Nobody can deny the true spirit of Christmas, a day when Jesus Christ was born somewhere in Israel. It is also a day when good old Santa Claus (mind his tremendous weight) takes a sleigh over the skies with his reindeers, sending every present to those who make such requests. That definitely makes everyone happy when they finally get their wishes (those who have none would have sworn never to trust the fat guy anymore). But some think that the arrival of Jesus is the best gift they ever have, rejecting the rest. That may make Santa’s face go red, according to some research made by cranky old analyzers. For me, X’mas is a perfect time to see Christmas trees, lights, decorations and gifts (everyone has been seeking for money in packets these days). It is also a time when lots of great shows are being shown on TV cables.

But something else happens.

It’s nine days before X’mas when I start writing this ridiculous article. I do watch a bit of TV (since the TV broadcasters initiate their plans on showing more awful local shows, some of them are almost unwatchable, I start begging my mum to buy a TV cable) and unlike any previous years, I begin to sense that the local TV broadcasters forget to implant something on their overall programme: ‘Christmas feelings’. That’s right. No signs of X’mas elements everywhere on TV. Not even a single bit of it. All you will see is ‘December on (name of station)’ and that’s it. When other festivals come by, they start decorating all of these fancy (usually oversaturated and over the top) graphics just to please the common audience. Chinese New Year? Lots of red lanterns and buns and stuff. Deepavali (Indian festival)? Yup, they have it here, golden crisp. Hari Raya (Muslim festival)? Always there every year, never miss a thing. Grand fanfare. How about Christmas?
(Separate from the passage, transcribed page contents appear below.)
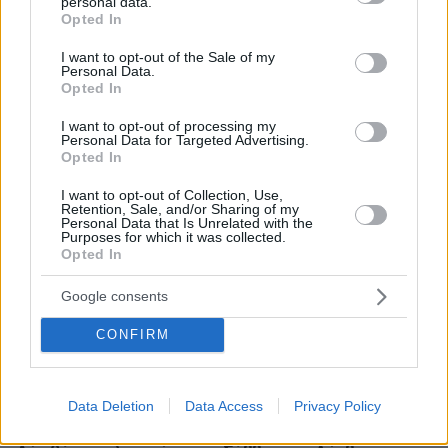
personal data.
grant or deny consent to Google and its third-party tags to
λεωφορείων στον Νίγηρα
Opted In
use your data for below specified purposes in below Google
consent section.
09.08.2026, 01:00
I want to opt-out of the Sale of my
7 ηπειρώτικες πίτες: Φτιάχνουμε πλασίντα, κοθρόπιτα,
Personal Data.
Opted In
μπατσαριά, και άλλες που λατρεύουμε
09.08.2026, 00:59
I want to opt-out of processing my
Personal Data for Targeted Advertising.
Συντριβή ελικοπτέρου στο Ρίο ντε Τζανέιρο, νεκροί οι
Opted In
τέσσερις επιβαίνοντες
I want to opt-out of Collection, Use,
09.08.2026, 00:42
Retention, Sale, and/or Sharing of my
Εκτός ελέγχου μεγάλη δασική πυρκαγιά στον Καναδά,
Personal Data that Is Unrelated with the
χιλιάδες αναγκάστηκαν να εγκαταλείψουν τις εστίες
Purposes for which it was collected.
τους
Opted In
09.08.2026, 00:30
Google consents
Ποιοι μπορεί να είναι οι λόγοι που μια γάτα τινάζεται
στον ύπνο της
CONFIRM
09.08.2026, 00:15
Πολύτεκνες οικογένειες: Μόλις 23.097 στην Ελλάδα –
Πόσες έχουν πάνω από 6 παιδιά
Data Deletion
Data Access
Privacy Policy
09.08.2026, 00:14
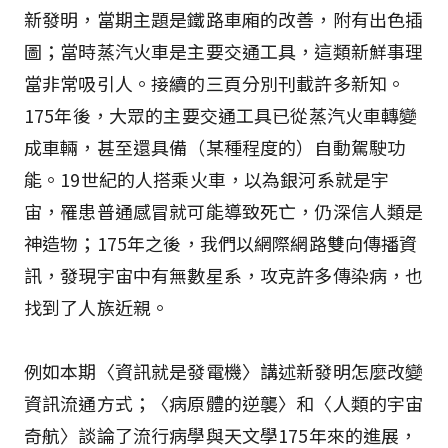
新發明，當期主題是鐵路車廂的改善，附有出色插
圖；當時蒸汽火車是主要交通工具，這類新鮮事理
當非常吸引人。接續的三頁分別刊載許多新知。
175年後，大眾的主要交通工具已從蒸汽火車轉變
成車輛，甚至還具備（某種程度的）自動駕駛功
能。19世紀的人搭乘火車，以為銀河系就是宇
宙，罹患普通感冒就可能導致死亡，仍深信人類是
神造物；175年之後，我們以網際網路雙向傳播資
訊，發現宇宙中有無數星系，攻克許多傳染病，也
找到了人族近親。
例如本期〈資訊就是發電機〉講述新發明怎麼改變
資訊流通方式；〈病原體的逆襲〉和〈人類的宇宙
奇航〉談論了流行病學與天文學175年來的進展，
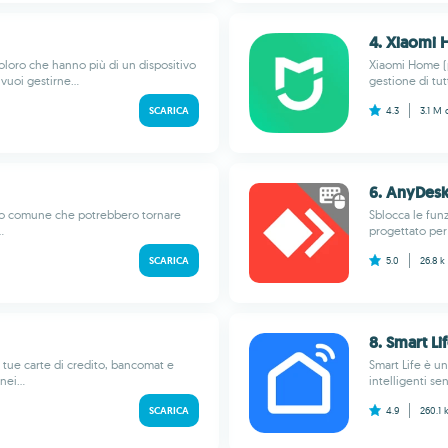
4. Xiaomi
oloro che hanno più di un dispositivo
Xiaomi Home (p
uoi gestirne...
gestione di tut
SCARICA
4.3
3.1 M
6. AnyDesk
uso comune che potrebbero tornare
Sblocca le fun
.
progettato per 
SCARICA
5.0
26.8 k
8. Smart Li
 tue carte di credito, bancomat e
Smart Life è un
ei...
intelligenti s
SCARICA
4.9
260.1 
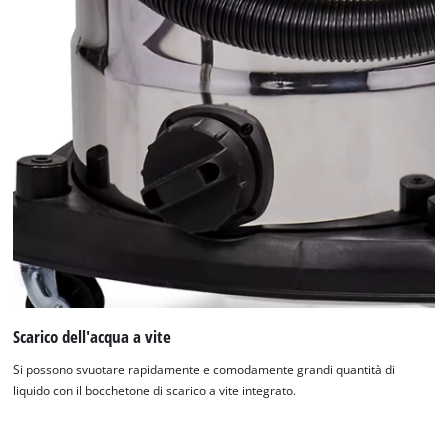
Scarico dell'acqua a vite
Abbiamo bisogno del vostro permesso
Si possono svuotare rapidamente e comodamente grandi quantità di
per caricare Google Maps!
liquido con il bocchetone di scarico a vite integrato.
This content is not permitted to load due
to trackers that are not disclosed to the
Well, previously, they did some decorations but not much. But this year is an absolute disgrace. Someone should sue the TV stations for such mockery. Also, they don’t seem to bother promoting Christmas specials such as The Grinch Who Stole Christmas.

X’mas, once a major attraction amongst the rich and the poor, has been taking some backlash because of many things. And I’m not talking about people stealing presents or making foolish parties that attract the police’s attention. I’m talking about their sensitivities. Their acute sensitivities. And other parties’ reaction to it. For God’s sake, X’mas is just a celebration, something that reunites everyone from turmoil and stresses. But some of them, especially the smart ones, always do what many ‘dumb’ people won’t do: ‘incredibly stupid and naïve’ things.

Remember the ‘Scrooge’ of Australia who sets up only one X’mas tree in middle of the city just not to offend non-Christians? How about a decision to take the word ‘Jesus’ out of every X’mas song and replace it with another ‘appropriate’ words? That’s what happens when your group involves Muslims. But that doesn’t end here. Carollers start worshipping TVs and Mickey Mouse clocks while singing holy songs. A wax museum in Britain exhibits a bunch of famous modern icons as Biblical characters. Such twisted event allows believers to think that Beckham and his wife are the real ‘Mary and Joseph’.

Only one question prevails: will the ‘real’ Christmas face extinction in the near future? Only one of us knows it and that is God.

(Forgive me if you find some parts of this article offensive to your feelings!)

- Glen The Boy In The Stick Hat


Creepy Beginnings... Posted by Hello

The Boy In The Stick Hat Cometh!

Hello Fellow Readers!

Or rather a bunch of nobodies who never bother to read anything at all.

I, your about-to-be Master of all Earth, Glen Bosiwang, the boy who is also known as The Boy In The Stick Hat (don't believe me? You better watch or else...), will tell you all of my experiences, both absurd and surreal but at the same time, pleasant. The only problem I face here is this: how do I start this thing? Now, some bugs around me begin to stare at my charming big eyes. Well, since X'mas is coming, I'll take a break (in the neck!) to think of something. For those who loves (and hates) this upcoming joyful season, I would like to say, MERRY CHRISTMAS AND A HAPPY NEW YEAR!!!! (*puff* Shouting is REALLY bad for your health, you geddit?)